◆ **ASSIGNMENT**
Rewrite the stretch from the line containing "Do Inference Time" through the end of the records, changing "neighbors" to "adjacent points" and keeping everything else the same. Omit the pictures from your answer.

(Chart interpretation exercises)
*** Block opens ***

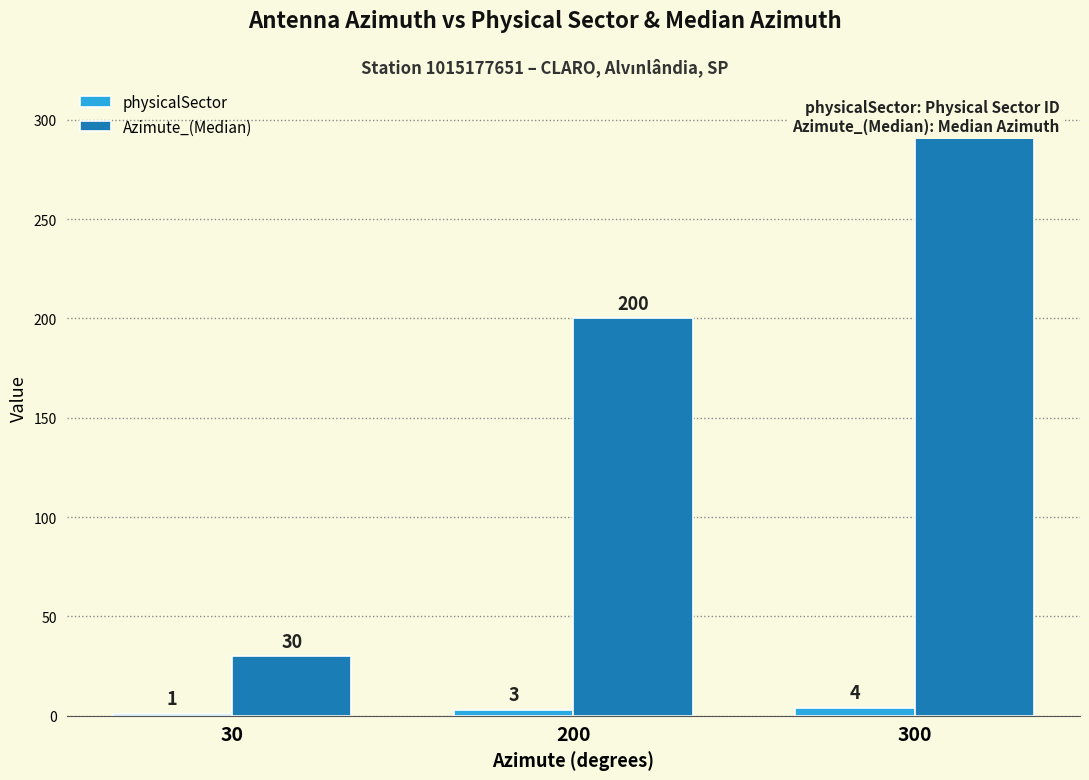

How many series are shown in this chart?

2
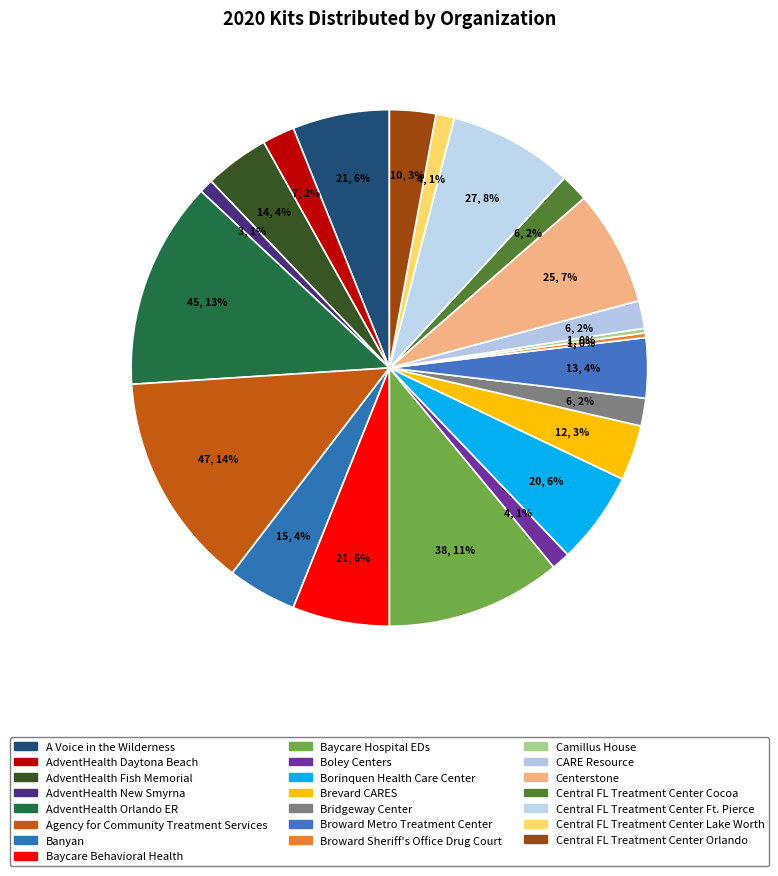

How many slices are in this pie chart?

22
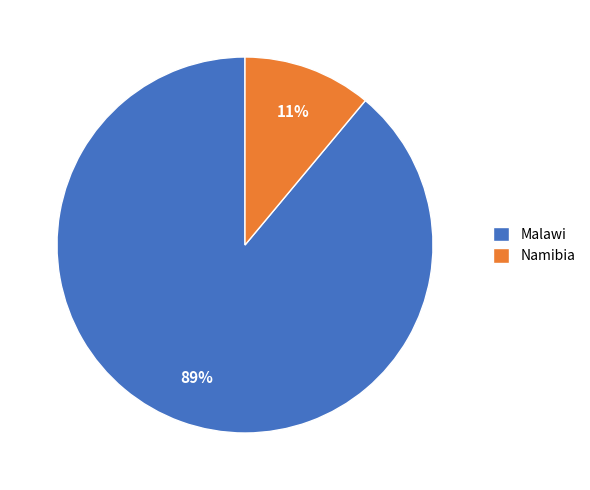

Rank the categories by value from highest to lowest.

Malawi, Namibia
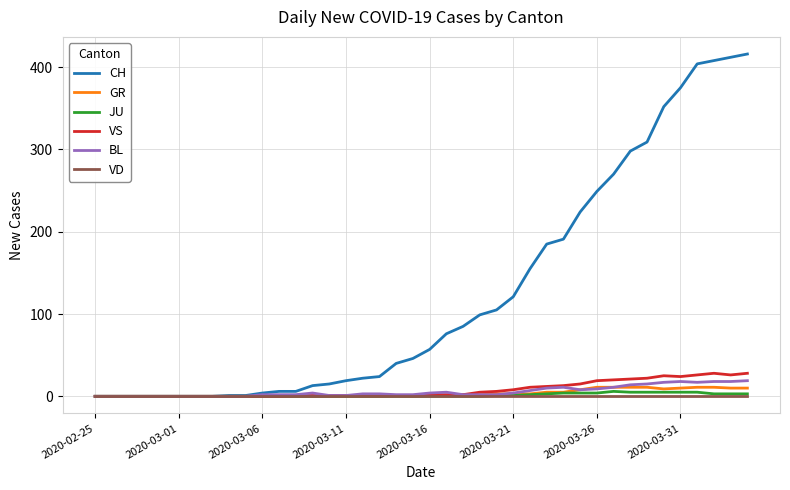

What is the maximum value shown in the chart?

416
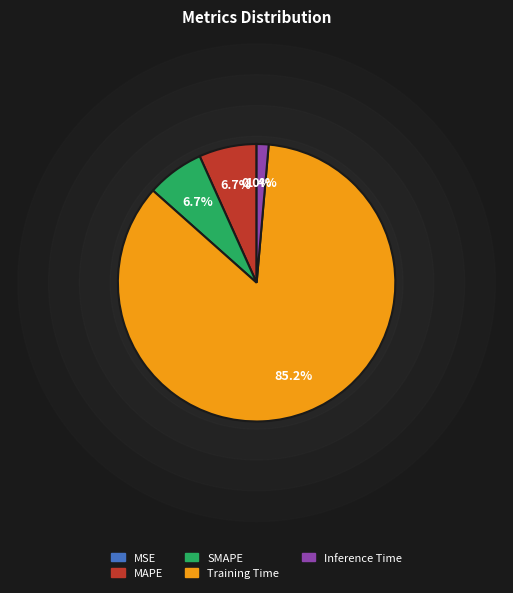

Do Inference Time and MSE together represent more than half of the pie?

No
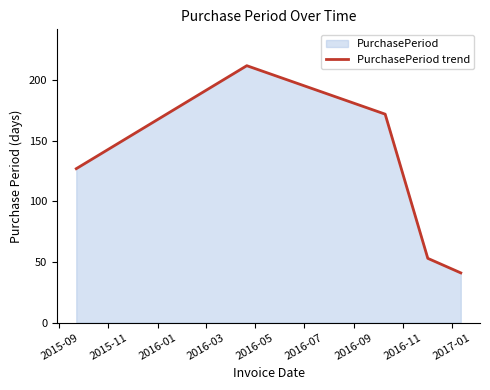

How many interior local peaks (higher than both neighbors) does the data have?

1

*** Block closes ***

◆ **OUTPUT BELOW**
Do Inference Time and MSE together represent more than half of the pie?

No

How many interior local peaks (higher than both adjacent points) does the data have?

1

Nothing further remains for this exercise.